A Light On Pakistan’s Nuclear Submarine Project





 Courtesy—–www.grandestrategy.com

In late 2011 an internet rumor spread about Pakistan’s development of
nuclear submarines and in early 2012, we have heard major news networks
in Pakistan announce the development of Pakistan’s nuclear submarines
“in 5-8 years”. The earliest news of Pakistan’s nuclear submarine
project was in 2006 when General Musharraf announced that Pakistan now
has the technology to build nuclear submarines. 







The first point to ponder is that Pakistan, unlike certain other
countries, prefers to develop weapon systems quietly. If this kind of
announcements are coming out, it all probability Pakistan already has a
nuclear submarine, or at minimum critical components, well underway. The
most critical component is the nuclear power plant, and the news thus
points to the development of a miniature power plant. 





RUMINT suggests that Pakistan’s nuclear submarine is likely to be based
on the Qing Class Chinese SSK, which Pakistan is believed to receive 6
units of. Given the giant size of the Qing Class (5,000-6,000 tons), the
submarine is ideally suited as the basis for a Pakistani SSN / SSBN.
RUMINT also suggests that Pakistan is seeking a smaller sized nuclear
sub that sacrifices speed for simplicity and ease of maintenance. The
basic idea is that instead of hydraulic propulsion, the Pakistani subs
will utilize an all-electric propulsion system that is charged by the
nuclear power plant. 







Such an arrangement fits in perfectly for the following reasons:





1. Pakistani SSNs/SSBNs do not need to keep up with a carrier group or
large-scale task force; They are likely to operate solo, making the loss
of possibly 3-5 knots in speed less relevant.
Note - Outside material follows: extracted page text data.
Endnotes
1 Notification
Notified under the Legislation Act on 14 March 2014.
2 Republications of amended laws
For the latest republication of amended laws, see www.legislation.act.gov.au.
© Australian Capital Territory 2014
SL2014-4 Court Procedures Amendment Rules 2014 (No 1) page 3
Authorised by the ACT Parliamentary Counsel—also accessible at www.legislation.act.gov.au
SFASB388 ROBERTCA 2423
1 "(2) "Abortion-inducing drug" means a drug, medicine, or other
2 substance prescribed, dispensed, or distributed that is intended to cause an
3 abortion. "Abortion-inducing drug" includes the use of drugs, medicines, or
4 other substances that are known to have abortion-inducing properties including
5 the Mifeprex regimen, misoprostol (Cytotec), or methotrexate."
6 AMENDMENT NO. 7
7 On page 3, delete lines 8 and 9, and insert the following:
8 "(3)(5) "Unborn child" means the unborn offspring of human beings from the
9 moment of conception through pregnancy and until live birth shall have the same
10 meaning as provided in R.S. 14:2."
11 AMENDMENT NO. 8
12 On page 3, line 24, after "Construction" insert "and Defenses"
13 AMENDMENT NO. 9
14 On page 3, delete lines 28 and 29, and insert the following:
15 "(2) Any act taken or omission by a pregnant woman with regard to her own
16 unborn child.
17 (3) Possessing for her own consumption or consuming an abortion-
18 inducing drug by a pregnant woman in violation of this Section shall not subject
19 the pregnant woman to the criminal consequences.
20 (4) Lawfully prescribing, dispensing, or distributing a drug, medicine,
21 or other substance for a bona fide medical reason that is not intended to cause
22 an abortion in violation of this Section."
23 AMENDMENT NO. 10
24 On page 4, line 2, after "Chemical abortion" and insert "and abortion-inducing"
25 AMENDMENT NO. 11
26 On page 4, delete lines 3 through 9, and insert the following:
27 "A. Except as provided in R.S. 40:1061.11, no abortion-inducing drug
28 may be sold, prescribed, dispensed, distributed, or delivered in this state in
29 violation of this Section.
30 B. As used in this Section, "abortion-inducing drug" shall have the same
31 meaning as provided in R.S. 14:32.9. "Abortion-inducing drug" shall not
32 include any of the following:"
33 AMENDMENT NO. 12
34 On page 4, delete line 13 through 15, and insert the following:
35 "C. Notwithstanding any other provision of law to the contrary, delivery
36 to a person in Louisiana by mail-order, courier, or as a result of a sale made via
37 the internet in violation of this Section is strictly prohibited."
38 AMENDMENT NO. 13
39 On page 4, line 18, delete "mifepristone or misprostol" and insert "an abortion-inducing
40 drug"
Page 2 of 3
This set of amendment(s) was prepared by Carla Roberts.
2. The Qing Class (and other SSKs) already have a highly advanced
electric propulsion system. The Pakistani nuclear submarine would thus
be a replacement of the diesel engine power generation with a nuclear
power plant. 





3. Electric propulsion has traditionally lagged behind hydraulic
propulsion, but recent advances in the former has significantly reduced
the gap in performance between the two. 





4. Sets up future improvements in technology which are headed towards
magnetohydrodynamic propulsion, saving on investment in hydraulic
submarine propulsion which would have been a technological end
investment.





Taking a closer look at the possible type of nuclear power plant to be
utilized, it is likely to be a small pressurized light water
reactor.Such a reactor would require some R&D given that Pakistan
does not have much expertise in light water reactors, and because the
need for miniaturization. However, given Chinese expertise and potential
assistance, this should not prove to be a difficult challenge to
overcome. Moreover, Pakistan has a highly qualified and competent
nuclear establishment that should be able to meet the challenge. 





Another potential help may have been the transfer of technology from
France with the Agosta 90B submarine purchase. A number of key
technologies were transferred including design and development skills
and tools. Building of hulls and experience with Western subsystems,
many of which are used in the French nuclear submarines would help the
Pakistani SSN / SSBN, if it already has not found its way to the Chinese
Qing Class.





In sum, while India is preparing her first indigenous nuclear submarine,
Pakistan is well underway in making an equivalent capability upgrade.
While the time-frame given in the media is 5-8 years, it is very
possible that Pakistan is capable of building and fielding such a
submarine in 3-5 years. The timeline for building and deploying such a
sub is mainly dependent on how quickly and successfully the Indian
nuclear submarine program is able to field and operate a submarine.